Fake Job Posting Detection and Getting Useful Insights from the Job Postings
Detecting whether the jobs are real or fake on the basis of a suitable model and extracting useful information from the given dataset, i.e., getting useful insights from the job postings.
Now-a-days, there are a lot of job scams because of unemployment. There are a lot of websites which connect recruiter to a suitable candidate. Sometimes, fake recruiters post a job posting on the job portal with a motive to get money. This problem occurs with many job portals. Later, people shift to a new job portal in search of real job but the fake recruiters join this portal as well. So, it is important to detect real and fake jobs.
The dataset has been taken from Kaggle.
Title: [Real or Fake] Fake JobPosting Prediction
1. job_id → Unique Job ID
2. title → Title of the job
3. location → Geographical location of the job
4. department → Corporate Department
5. salary_range → Range of Expected Salary
6. company_profile → Brief Description of the Company
7. description → Detailed description of the job
8. requirements → Enlisted requirements for the job opening
9. benefits → Enlisted offered benefits by the employer
10. telecommunicating → True for telecommuting positions
11. has_company_logo → True if company logo is present
12. has_questions → True if screening questions are present
13. employment_type → Full-type, Part-time, Contract, etc.
14. required_experience → Executive, Entry level, Intern, etc.
15. required_education → Doctorate, Master’s Degree, Bachelor, etc.
16. industry → Automotive, IT, Health care, Real estate, etc.
17. function → Consulting, Engineering, Research, Sales etc.
18. fraudulent → target — Classification attribute (1 for fraudulent, else 0)
The dataset contains a lot of text description. Hence, we can say that the project is related to Natural Language Processing.
As a human, if we have to judge whether the job posting is real or fake, we would most probably go through the description and other related text. Similarly, the machine needs to process the text in order to predict whether the job posting is real or fake.
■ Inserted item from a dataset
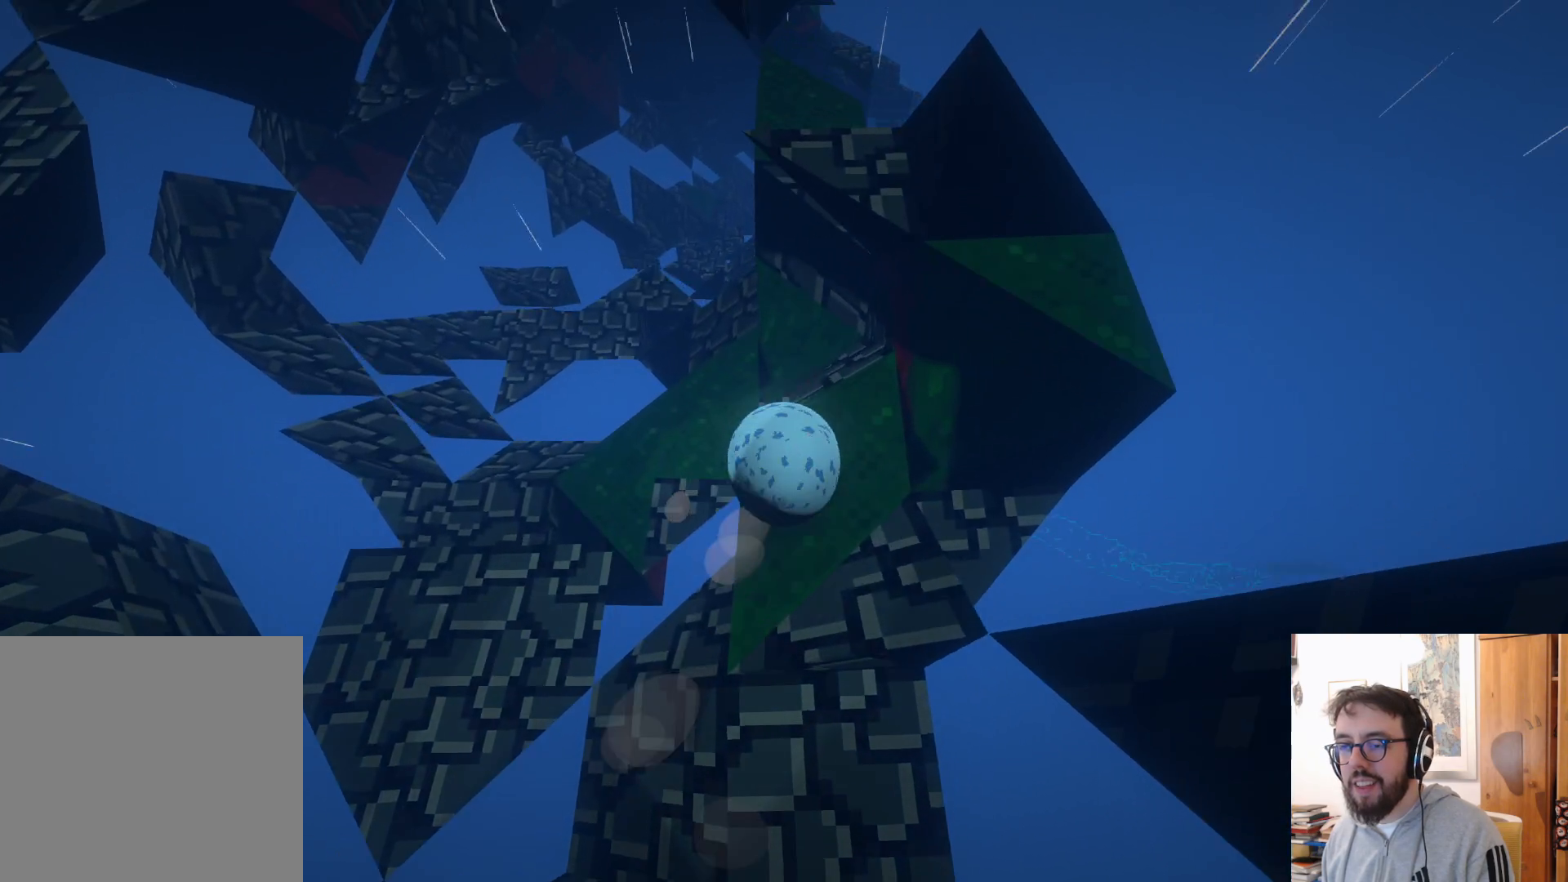
{"buttons": [], "left_stick": "down-left", "right_stick": "center", "events": [[67, "left_stick", "left"], [217, "left_stick", "down-left"]]}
We have used missingno library for visualization of missing data. Missing data can be visualized by using matrix or bar plot or heatmap.
Matrix representation gives us the pattern of missing data.
Bar plot gives us the idea of the number of missing values in the attributes of the given dataset.
The dataset contains nearly 17880 job descriptions out of which 866 are fake. Since the fraudulent job postings are less, it might create a problem because the model might train in such a way that it classifies every job posting as real.
We have plotted various bar graphs for getting comparative information about real job postings as well as fake job postings.
We can see that Full-time jobs occupies most of the dataset of real jobs as well as fake jobs.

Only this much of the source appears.